Alejandro studied him lazily, like he was looking at a dog he didn’t particularly like. “Why should I help you? You’re not even from LA.”

Jamal nodded. “I know about you, Alejandro. I want to come in.”

Alejandro’s attention sharpened a little, Jamal could see it. Alejandro blinked, breaking eye contact for a moment, then glanced at the woman.

“Clear,” she murmured, hardly any sound to her voice.

Alejandro looked back at Jamal. “Why now?”

Jamal shrugged. “The heat’s getting too heavy in Chicago,” he said. “And I’m not liking where the organization is heading.”

“You don’t like Louis Harcourt, you mean,” Alejandro corrected.

Jamal flushed but held his gaze. “You know I can’t answer that.”

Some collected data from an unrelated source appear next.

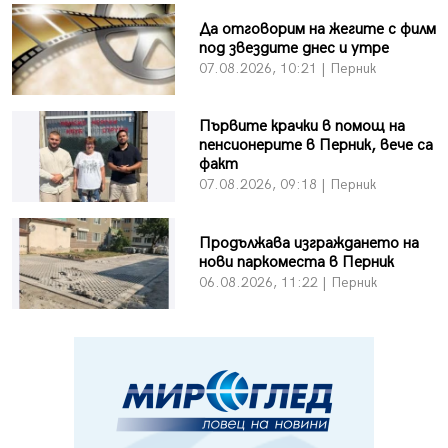
Да отговорим на жегите с филм
под звездите днес и утре
07.08.2026, 10:21 | Перник
Първите крачки в помощ на
пенсионерите в Перник, вече са
факт
07.08.2026, 09:18 | Перник
Продължава изграждането на
нови паркоместа в Перник
06.08.2026, 11:22 | Перник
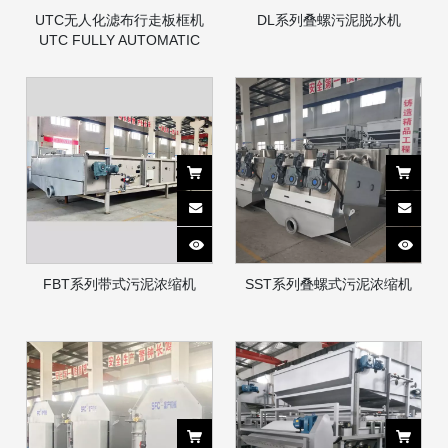
UTC无人化滤布行走板框机
DL系列叠螺污泥脱水机
UTC FULLY AUTOMATIC
UNATTENDED FILTER
PRESS
FBT系列带式污泥浓缩机
SST系列叠螺式污泥浓缩机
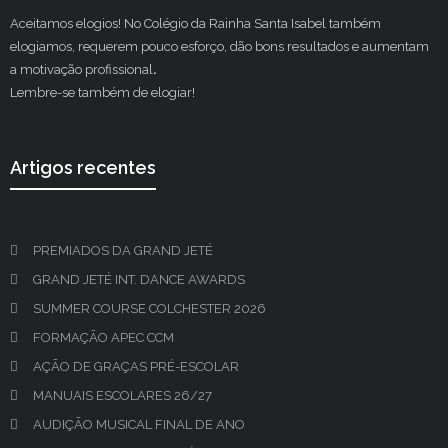
Aceitamos elogios! No Colégio da Rainha Santa Isabel também
elogiamos, requerem pouco esforço, dão bons resultados e aumentam
a motivação profissional
.
Lembre-se também de elogiar!
Artigos recentes
PREMIADOS DA GRAND JETÉ
GRAND JETÉ INT. DANCE AWARDS
SUMMER COURSE COLCHESTER 2026
FORMAÇÃO APEC CCM
AÇÃO DE GRAÇAS PRÉ-ESCOLAR
MANUAIS ESCOLARES 26/27
AUDIÇÃO MUSICAL FINAL DE ANO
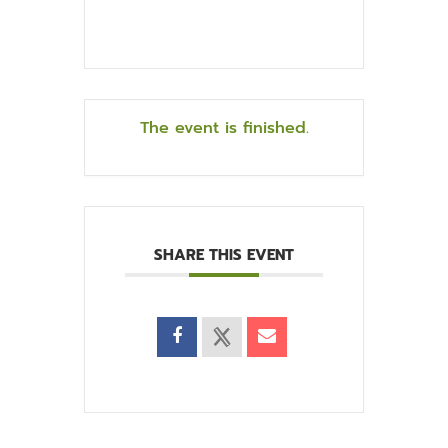
The event is finished.
SHARE THIS EVENT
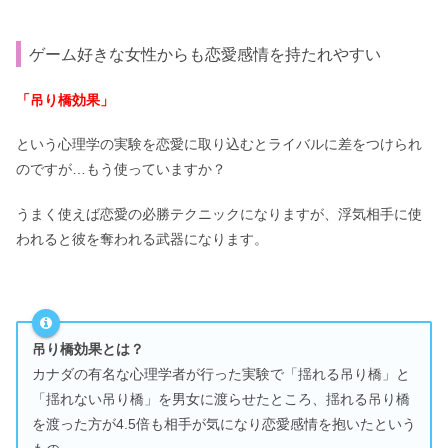
ゲーム好きな女性からも恋愛感情を持たれやすい
「吊り橋効果」
という心理学の実験を恋愛に取り込むとライバルに差をつけられ
のですが…もう使っていますか？
うまく使えば恋愛の必勝テクニックになりますが、浮気相手に使
われると彼を奪われる武器になります。
吊り橋効果とは？
カナダの有名な心理学者が行った実験で「揺れる吊り橋」と
「揺れない吊り橋」を男女に渡らせたところ、揺れる吊り橋
を渡った方が4.5倍も相手が気になり恋愛感情を抱いたという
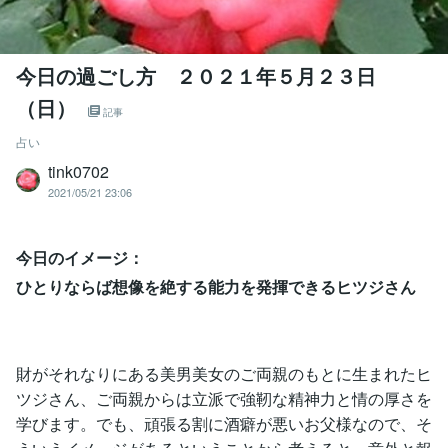
今日の過ごし方 ２０２１年５月２３日
（日）
記事
占い
tink0702
2021/05/21 23:06
今日のイメージ：
ひとりならば想像を絶する能力を発揮できるヒツジさん
財がそれなりにある美男美女のご両親のもとに生まれたヒ
ツジさん、ご両親からは立派で強靭な精神力と情の厚さを
学びます。でも、頑張る割に酒癖が悪いお父様なので、そ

Alejandro leaned forward suddenly, and Jamal froze. “You’ll answer anything I tell you to, Kincaid, you want me to do this for you. It’s not just your life on the line, we do this.”

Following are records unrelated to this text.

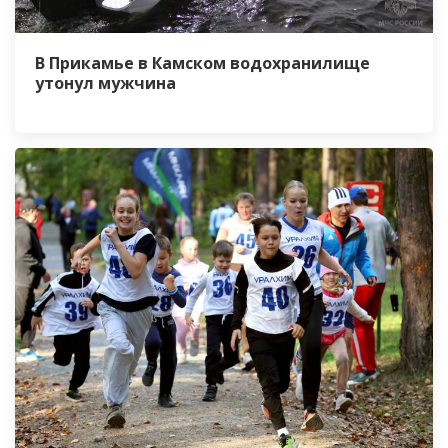
В Прикамье в Камском водохранилище
утонул мужчина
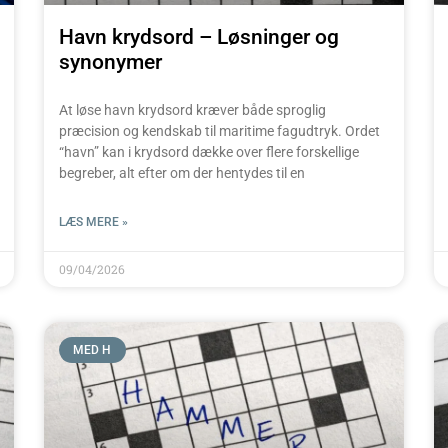
Havn krydsord – Løsninger og
synonymer
At løse havn krydsord kræver både sproglig
præcision og kendskab til maritime fagudtryk. Ordet
“havn” kan i krydsord dække over flere forskellige
begreber, alt efter om der hentydes til en
LÆS MERE »
09/04/2026
MED H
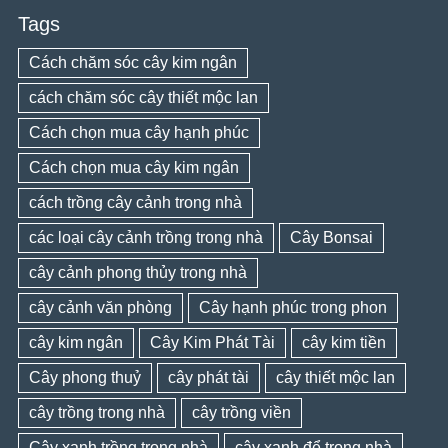
Tags
Cách chăm sóc cây kim ngân
cách chăm sóc cây thiết mộc lan
Cách chọn mua cây hạnh phúc
Cách chọn mua cây kim ngân
cách trồng cây cảnh trong nhà
các loại cây cảnh trồng trong nhà
Cây Bonsai
cây cảnh phong thủy trong nhà
cây cảnh văn phòng
Cây hạnh phúc trong phon
cây kim ngân
Cây Kim Phát Tài
cây kim tiền
Cây phong thuỷ
cây phát tài
cây thiết mộc lan
cây trồng trong nhà
cây trồng viền
Cây xanh trồng trong nhà
cây xanh để trong nhà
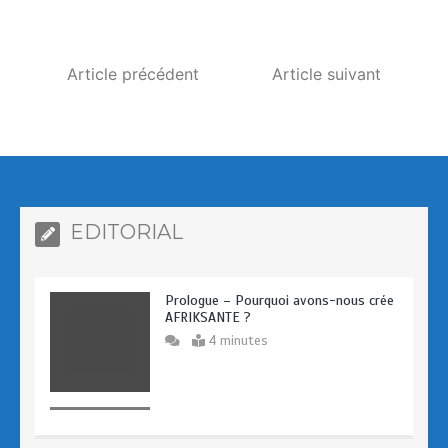
o
o
k
n
Article précédent
Article suivant
EDITORIAL
Prologue – Pourquoi avons-nous crée
AFRIKSANTE ?
4 minutes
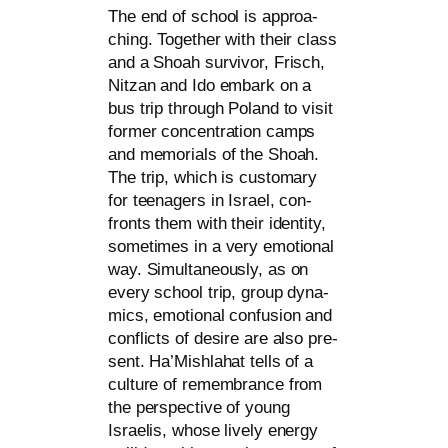
The end of school is approa­
ching. Together with their class
and a Shoah sur­vi­vor, Frisch,
Nitzan and Ido embark on a
bus trip through Poland to visit
for­mer con­cen­tra­ti­on camps
and memo­ri­als of the Shoah.
The trip, which is cus­to­ma­ry
for teen­agers in Israel, con­
fronts them with their iden­ti­ty,
some­ti­mes in a very emo­tio­nal
way. Simultaneously, as on
every school trip, group dyna­
mics, emo­tio­nal con­fu­si­on and
con­flicts of desi­re are also pre­
sent. Ha’Mishlahat tells of a
cul­tu­re of remem­brance from
the per­spec­ti­ve of young
Israelis, who­se lively ener­gy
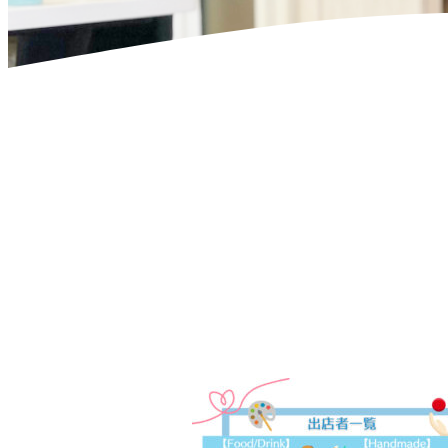
ホーム
>
お知らせ
>
7月の出店予定
>
3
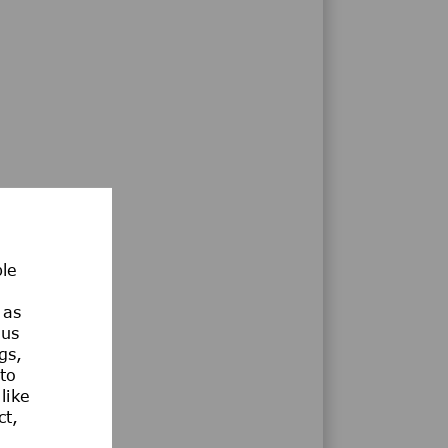
ble
 as
ous
gs,
 to
like
ct,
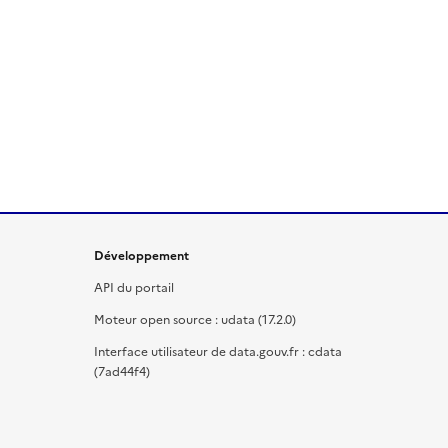
Développement
API du portail
Moteur open source : udata (17.2.0)
Interface utilisateur de data.gouv.fr : cdata
(7ad44f4)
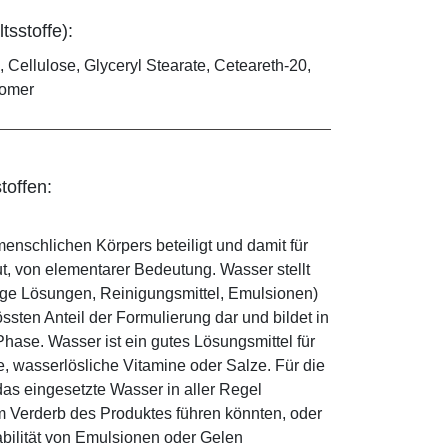
tsstoffe):
 Cellulose, Glyceryl Stearate, Ceteareth-20,
bomer
toffen:
enschlichen Körpers beteiligt und damit für
ut, von elementarer Bedeutung. Wasser stellt
ige Lösungen, Reinigungsmittel, Emulsionen)
sten Anteil der Formulierung dar und bildet in
ase. Wasser ist ein gutes Lösungsmittel für
le, wasserlösliche Vitamine oder Salze. Für die
as eingesetzte Wasser in aller Regel
 Verderb des Produktes führen könnten, oder
abilität von Emulsionen oder Gelen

Jamal swallowed and nodded, throat dry. His palms were sweating but he didn’t want to wipe them on his pants for fear they would see it and understand just how rattled he was.

“I understand,” he said. “I know what’s at stake.”

Alejandro didn’t answer right away, just stared at him. Jamal resisted the urge to look away, feeling like that would show too much weakness.

“What intel can you give us?” the woman asked, startling him.

He transferred his gaze to her, not wanting to speak. He looked back at Alejandro.

“You can answer,” Alejandro told him shortly.

Jamal cocked an eyebrow but looked over at her. “If you know enough about me to know why I’m here, then you know who I have been working with the last four years.”

She snorted. “Working with doesn’t mean you have shit, Kincaid. What can you give us?”

“What can you promise me in return?” he countered.

She shrugged. “Standard protection.”

He looked back at Alejandro. “I have your word then?”

Alejandro shrugged. “You convince me that you’ve got intel worth having, I’ll hide you. The department will hide you.”

Jamal nodded. “Fine.” It looked like he’d get his witness protection after all, and Louis Harcourt would get what was coming to him. Finally.